→ **Written task**
Everything in the data below is left aside except the lines from the one containing "bevreemd het me, daar er meermalen door" through the one containing "kijkend naar de"; repeat those exactly.

→ **Materials provided**
......

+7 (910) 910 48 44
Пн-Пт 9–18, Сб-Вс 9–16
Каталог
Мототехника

......

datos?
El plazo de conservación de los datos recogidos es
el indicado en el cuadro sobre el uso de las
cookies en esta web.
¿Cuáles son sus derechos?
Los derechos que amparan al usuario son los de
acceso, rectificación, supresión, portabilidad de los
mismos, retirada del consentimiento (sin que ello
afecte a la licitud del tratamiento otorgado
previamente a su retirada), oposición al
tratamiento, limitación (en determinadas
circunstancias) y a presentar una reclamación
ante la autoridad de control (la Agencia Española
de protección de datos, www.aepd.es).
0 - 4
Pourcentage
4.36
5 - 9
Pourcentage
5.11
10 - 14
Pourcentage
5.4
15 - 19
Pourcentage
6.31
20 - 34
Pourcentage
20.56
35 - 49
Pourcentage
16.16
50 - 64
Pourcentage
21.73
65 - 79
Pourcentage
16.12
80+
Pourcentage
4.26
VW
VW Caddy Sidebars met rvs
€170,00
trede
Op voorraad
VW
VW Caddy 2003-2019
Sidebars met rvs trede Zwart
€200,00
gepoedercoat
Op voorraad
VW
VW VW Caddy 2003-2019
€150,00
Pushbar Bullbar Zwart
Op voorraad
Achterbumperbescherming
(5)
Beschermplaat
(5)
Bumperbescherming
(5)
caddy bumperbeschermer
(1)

......

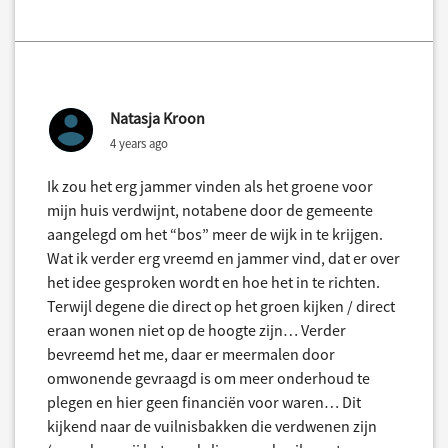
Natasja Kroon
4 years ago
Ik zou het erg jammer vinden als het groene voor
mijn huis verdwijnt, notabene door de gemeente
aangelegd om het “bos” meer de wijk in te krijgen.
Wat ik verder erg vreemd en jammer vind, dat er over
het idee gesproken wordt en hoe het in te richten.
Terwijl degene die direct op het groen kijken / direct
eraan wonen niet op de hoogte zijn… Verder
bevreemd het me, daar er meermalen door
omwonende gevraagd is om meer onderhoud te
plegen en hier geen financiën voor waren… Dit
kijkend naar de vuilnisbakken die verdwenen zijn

......

→ **Output below**
bevreemd het me, daar er meermalen door
omwonende gevraagd is om meer onderhoud te
plegen en hier geen financiën voor waren… Dit
kijkend naar de vuilnisbakken die verdwenen zijn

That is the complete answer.